SEU OBJETIVO:
Substitua "direitos reais" por "direitos pessoais" e reproduza o trecho sobre a união estável entre "Assim ocorre, em" e "de seu registro.", inclusive.

TRECHO CITADO:
+ + + + + + +

A união estável é tipicamente livre na sua formação. Independe de qualquer formalidade, bastando o fato em si, de optarem, homem e mulher, por estabelecer vida em comum. Bem o diz ANTONIO CARLOS MATHIAS COLTRO, assinalando que a união de fato se instaura ‘a partir do instante em que resolvem seus integrantes iniciar a convivência como se fossem casados, renovando dia a dia tal conduta, e recheando-a de afinidade e afeição, com vistas à manutenção da intensidade.

Na união estável basta o mútuo consentimento dos conviventes, que se presume do seu comportamento convergente e da contínua renovação pela permanência” (Euclides de Oliveira, obra citada, p. 124).

A informalidade para a constituição da união estável, entretanto, convive com a exigência de observação de formas específicas para que certos atos e negócios jurídicos produzam os efeitos que deles se pretende.

Assim ocorre, em especial, quanto aos atos e negócios jurídicos que têm como característica a constituição de direitos reais sobre imóveis que são oponíveis “erga omnes” por força da publicidade decorrente de seu registro.

+ + + + + + +

EXTRATO DAS LINHAS:
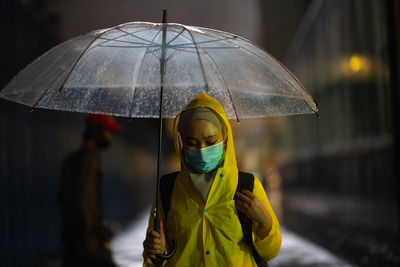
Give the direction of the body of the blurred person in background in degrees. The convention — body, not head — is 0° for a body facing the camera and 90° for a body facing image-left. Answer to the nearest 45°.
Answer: approximately 270°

+ + + + + + +

RESPOSTA DO EXERCÍCIO:
Assim ocorre, em especial, quanto aos atos e negócios jurídicos que têm como característica a constituição de direitos pessoais sobre imóveis que são oponíveis “erga omnes” por força da publicidade decorrente de seu registro.